Okullarda çocukların birçoğunun derslerde düşük olmasının temel nedenlerinden biri, çocuğun merak duygusunu kaşımayan bir yapı olmasıdır. Merak eden bir insan, sorusunun cevabını bulmak için Çin'e bile gider, dağa tırmanır, mağaralara iner, kitaplar okur, araştırır ve öğrenir. Okullarımızdaki derslerde sorusu olmayan cevaplar öğretiliyor. Türkiye'nin 81 ili olduğunu öğretiyoruz. Ama çocuğa 'neden Türkiye'de 81 il var?' diye soracak olursak çocuk düşünmeye ve merak etmeye başlar. Fizik dersinde, çocuklara 'bir insan bataklıkta nasıl batmadan durabilir?' diye soracak olursak, akışkanlarda çivi gibi dik duran cisimlerin battığını, ama yatay duran cisimlerin ağırlıklarının yüzeyde dağılarak yüzdüğünü keşfedeceklerdir. Çocuklarımızın merak duygusunu kaşıyan sorular ve deneyler, çocuklarımızın öğrenme kanallarını açmaktadır. Bir de yetişkinlerle çocukların ortak yönlerinden bir tanesi, her iki grubun da daha çok yaparak öğrenmesidir. Yaparak öğrenmenin iki sonucu vardır. Birincisi yaparak öğrendiğimizde bilgi içselleşir ve unutulmaz. İkincisi de bir şeyleri yapıp başardığımız için kendimize olan güvenimiz artar. Ben oğlumla teleskop, güneş saati, uçan balon ve daha birçok sıra dışı alet ve cismi ev şartlarında yaptım. İkimizin de nasıl bir merakla çalıştığımızı ve proje başarıya ulaşınca nasıl sevindiğimizi anlatamam. Merakla başlayan projeler, sadece insanı öğrenmeye itmiyor; aynı zamanda keyif veriyor.
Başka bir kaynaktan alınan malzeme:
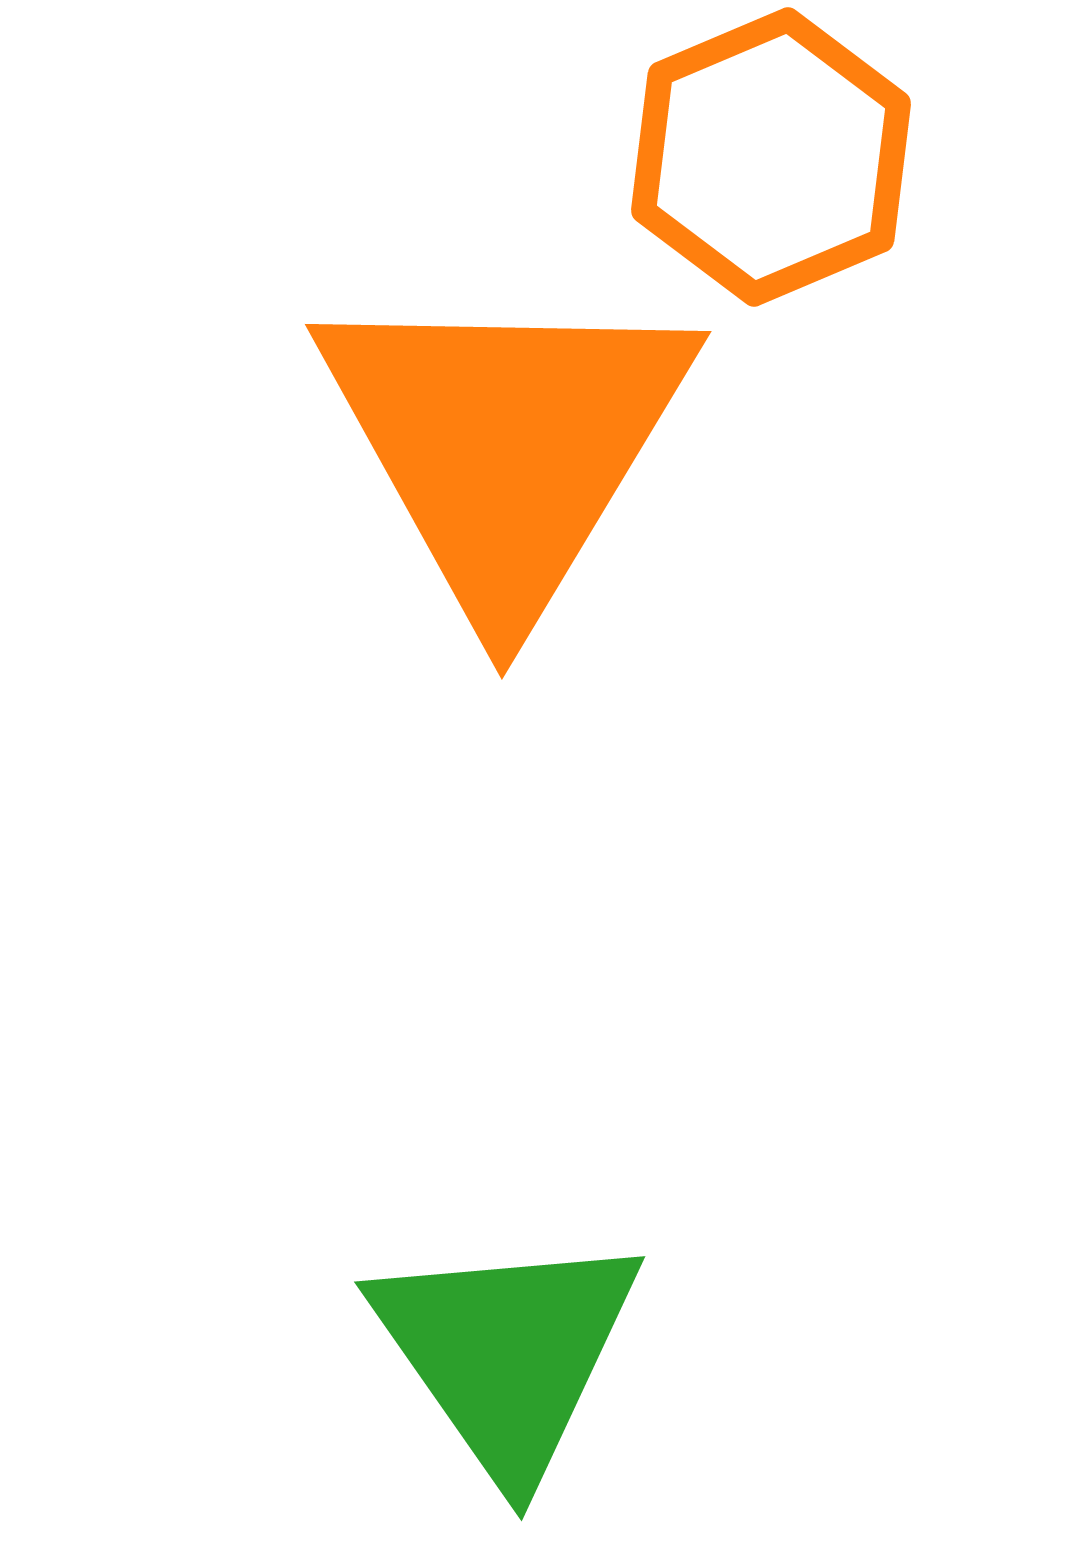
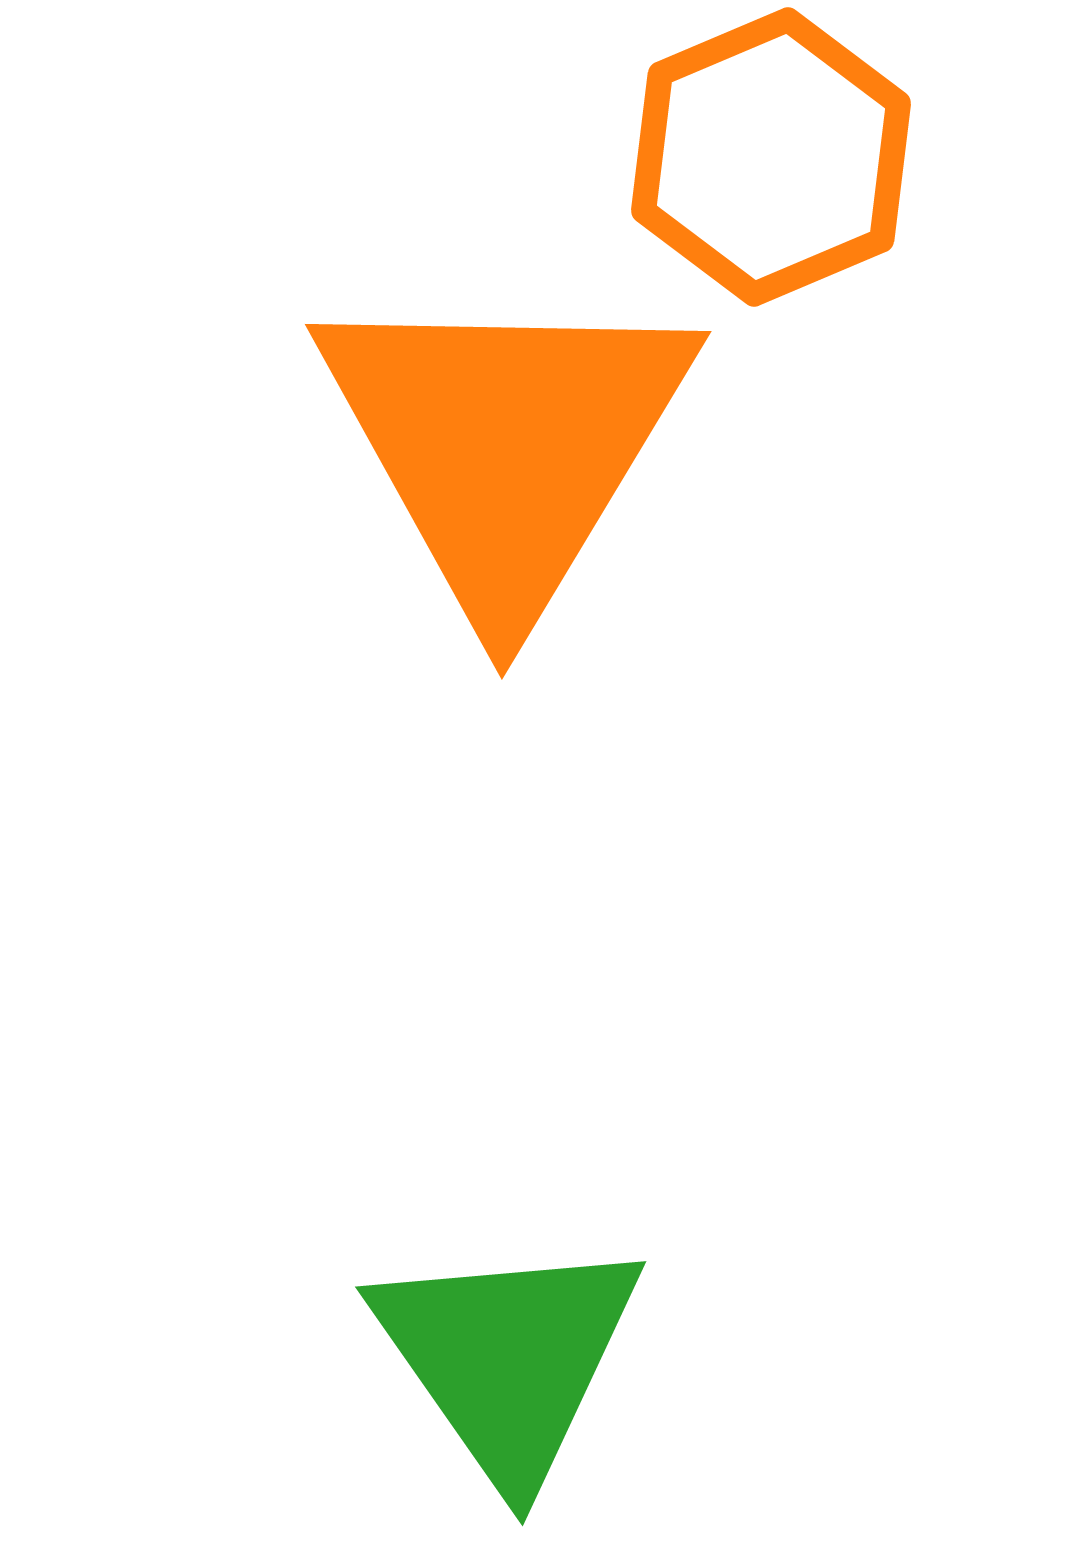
green triangle: moved 1 px right, 5 px down
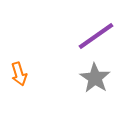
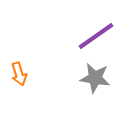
gray star: rotated 24 degrees counterclockwise
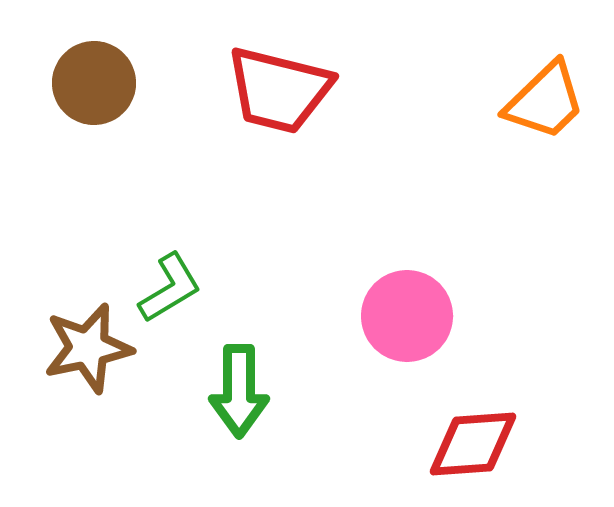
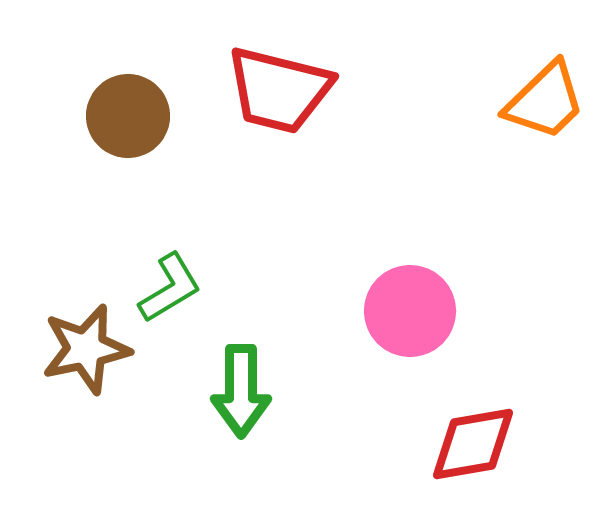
brown circle: moved 34 px right, 33 px down
pink circle: moved 3 px right, 5 px up
brown star: moved 2 px left, 1 px down
green arrow: moved 2 px right
red diamond: rotated 6 degrees counterclockwise
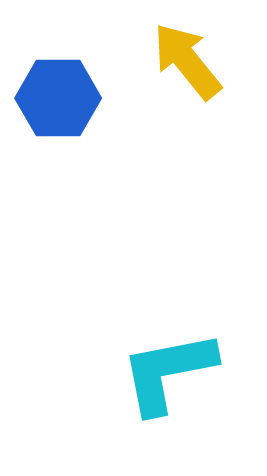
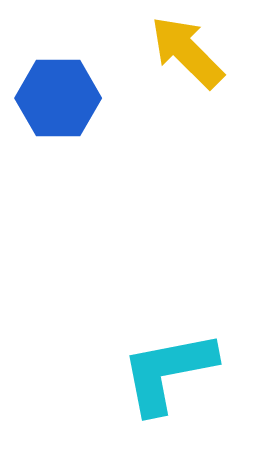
yellow arrow: moved 9 px up; rotated 6 degrees counterclockwise
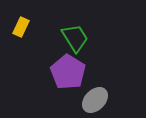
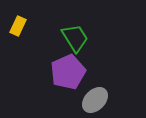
yellow rectangle: moved 3 px left, 1 px up
purple pentagon: rotated 16 degrees clockwise
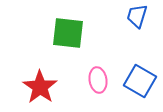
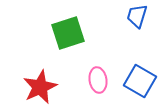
green square: rotated 24 degrees counterclockwise
red star: rotated 12 degrees clockwise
Çocukların kendini yetiştirmelerinde çok önemli bir başka şey de zamanı etkili kullanmaktır. Birçok yetişkin ile çocuğun bir başka ortak yanı, başladıklarını bitirememeleri ya da yarım bırakmalarıdır. İnsanların yaşamları, yarım kalmış işler ve kitaplar deposudur. Zamanı etkili kullanmak, çok önemli ölçüde nefsimize hakim olmakla ilgilidir. Televizyon izlemek yerine kendimizi kitap okumaya/ödevimizi yapmaya verebildiğimizde zamanı etkili kullanıyor sayılırız. Dolayısıyla etkili zaman kullanımı, azmin ve nefis kontrolünün bir sonucudur.